Once society concedes Christmas is “inappropriate,” its goose is cooked, because we have been conditioned to believe in the rigorous exclusion of the inappropriate from our officially sanctioned culture, and the part of culture that isn’t officially sanctioned dwindles in importance with every passing year.  The “public square” is huge now; private life withdraws to the thinning shadows beyond its ever-expanding boundaries.
Starnes puts this incident in the context of other anti-Christian edicts that have been bubbling through the Army of late, particularly at Camp Shelby, but the War on Christmas is a crucial theater of battle.  The purge of all respect for Christianity from public life cannot be completed as long as a major page of the calendar – the most important holiday of the year – is still dedicated, with both official and popular respect, to the great Christian holy day.  Collectivists are great believers in the power of words; control of language equals control of thought.  They know how important the word “Christmas” is, especially when people who aren’t Christian are bandying it about, smiling happily at heartfelt wishes for a Merry Christmas from their believing neighbors.  Even worse, there might actually still be people who aren’t Christian saying “Merry Christmas” to each other!  We can’t have that, now can we?
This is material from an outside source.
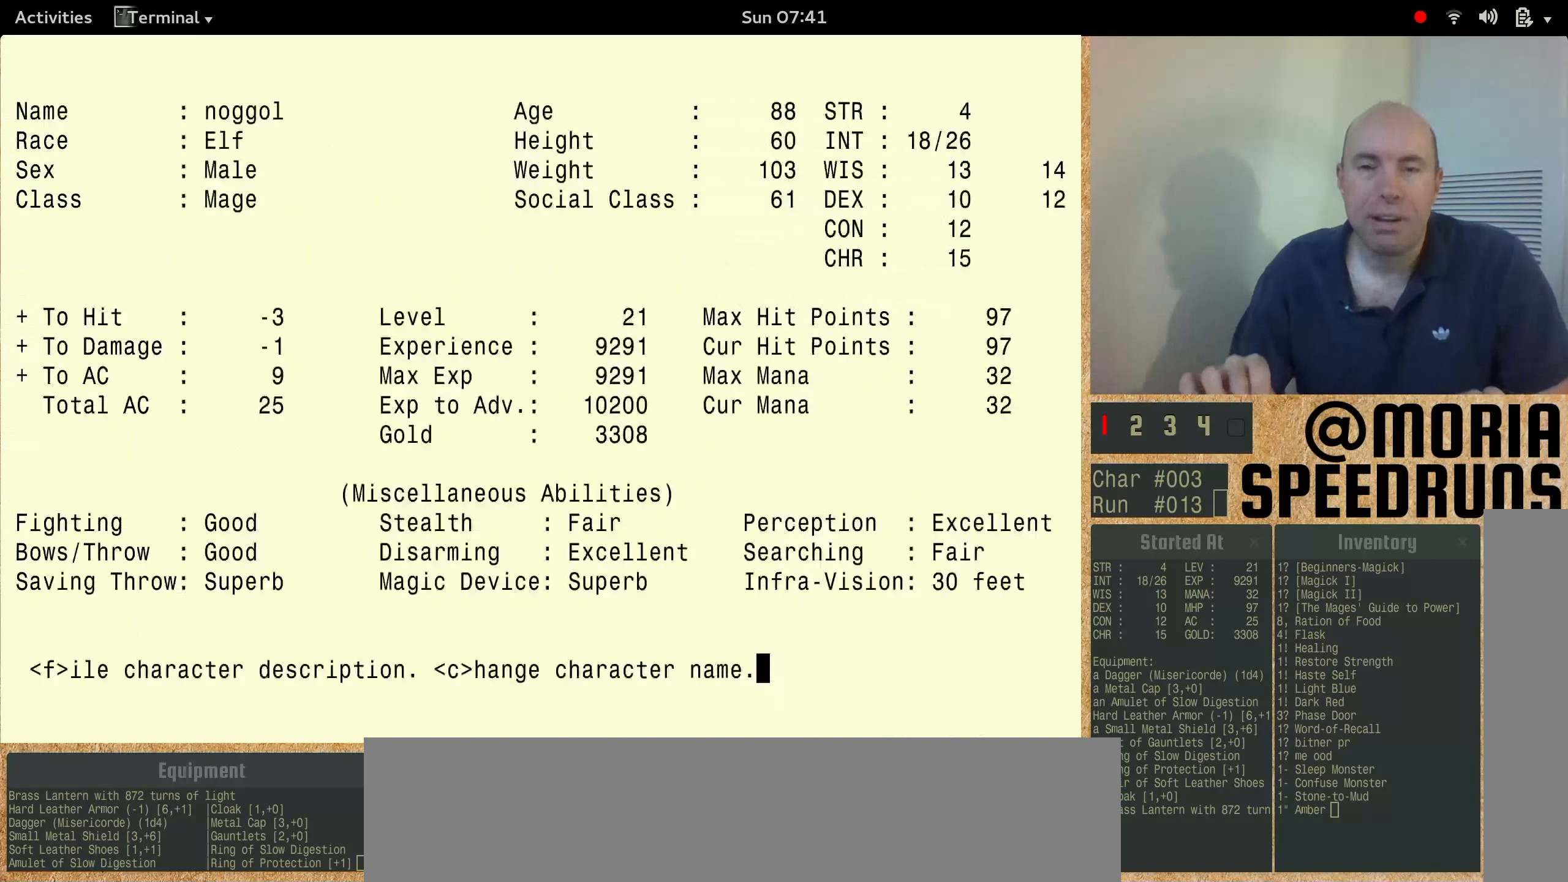
{"keys": ["num3", "shift"], "events": []}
In truth, Christmas is the most inclusive of holidays, both in concept and execution, if I might borrow a bit of military lingo.  Re-defining it as exclusive is an important step toward declaring it intolerant, at which point a barrage of heavy political and cultural artillery can be called in to destroy the target.  This was also part of the objective in this year’s sudden brouhaha over jolly old white-skinned Santa Claus as an inherently divisive figure, whose blinding skin pallor (outside of his ruddy cheeks and nose) supposedly intimidated minority children and made them feel excluded from the holiday we’re not supposed to call Christmas any more.  In times past, Christians worried that Santa Claus was muscling Christ out of the holiday; now it’s Santa’s turn to get the bum’s rush, not really because of what he looks like, but because of what “Santa” means.
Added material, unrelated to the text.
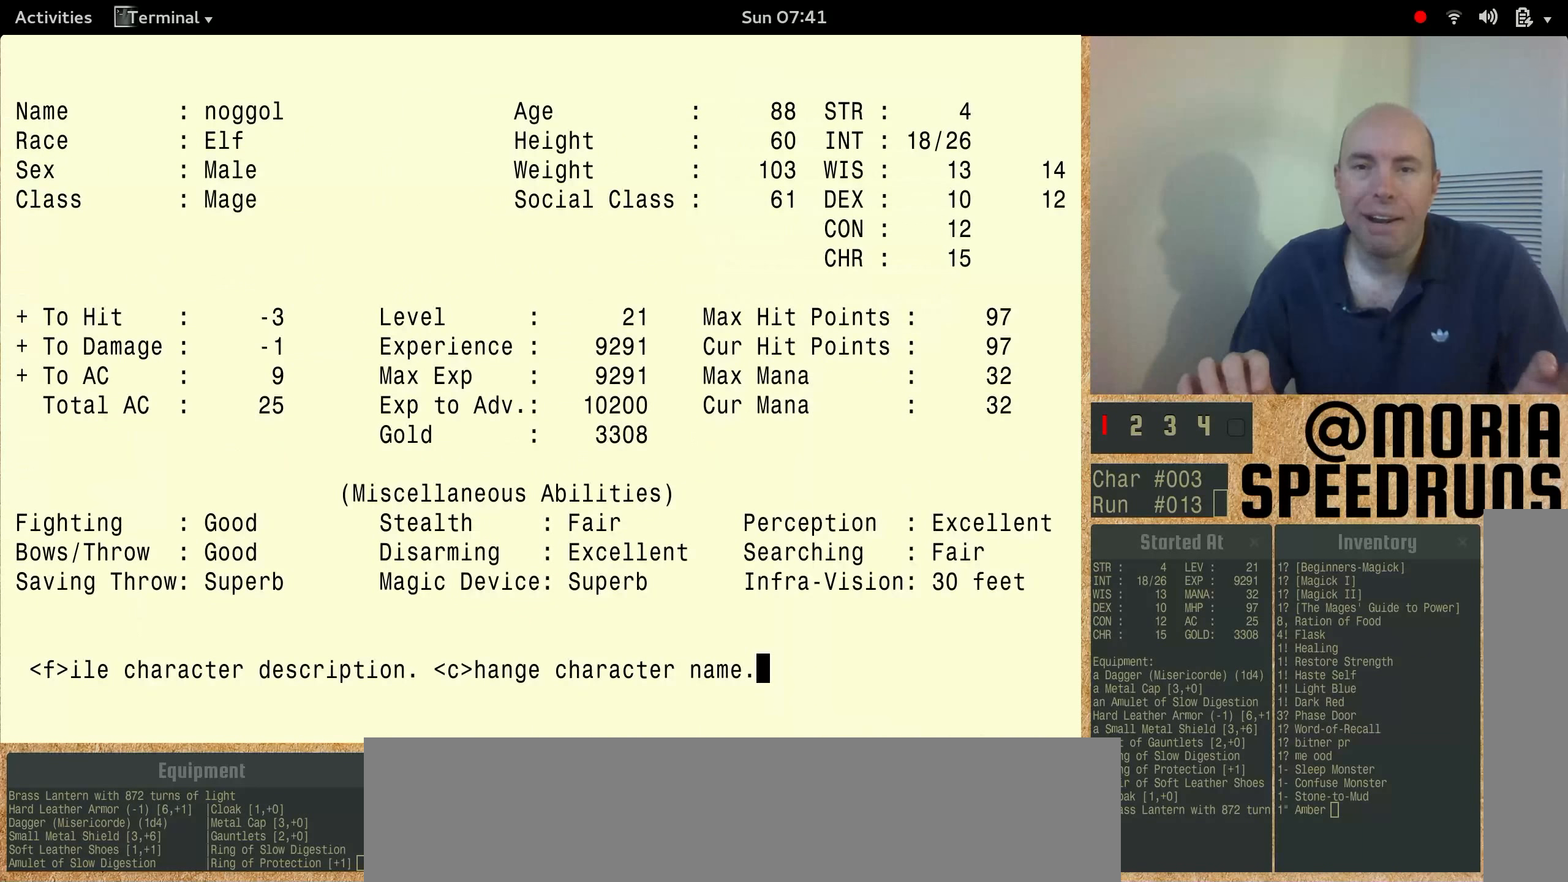
{"keys": [], "events": [[67, "num3", "up"], [67, "shift", "up"]]}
You will relinquish that holiday, Christians.  Part of the process will be forcing you to admit that you have no right to it, that even the most open-hearted appeal to the spirit of the season – a hearty wish of “Merry Christmas!” to your non-Christian friends and neighbors, without even the slightest implied subtext that they ought to knock off their non-Christianity – is divisive and “inappropriate.”  If you object to the process, you’ll be told you’re “over-reacting,” something you’re probably accustomed to hearing by now.  Then you’ll be conditioned to view resistance as more trouble than it’s worth.  Who really wants to argue with the Equal Opportunity Officers, in either military or civilian life?

Once the name of the day has been officially rewritten across the millions of pages of rules that govern public life, those who revere Christmas will be fully marginalized, and the war will be won.  All that remains will be a mop-up operation.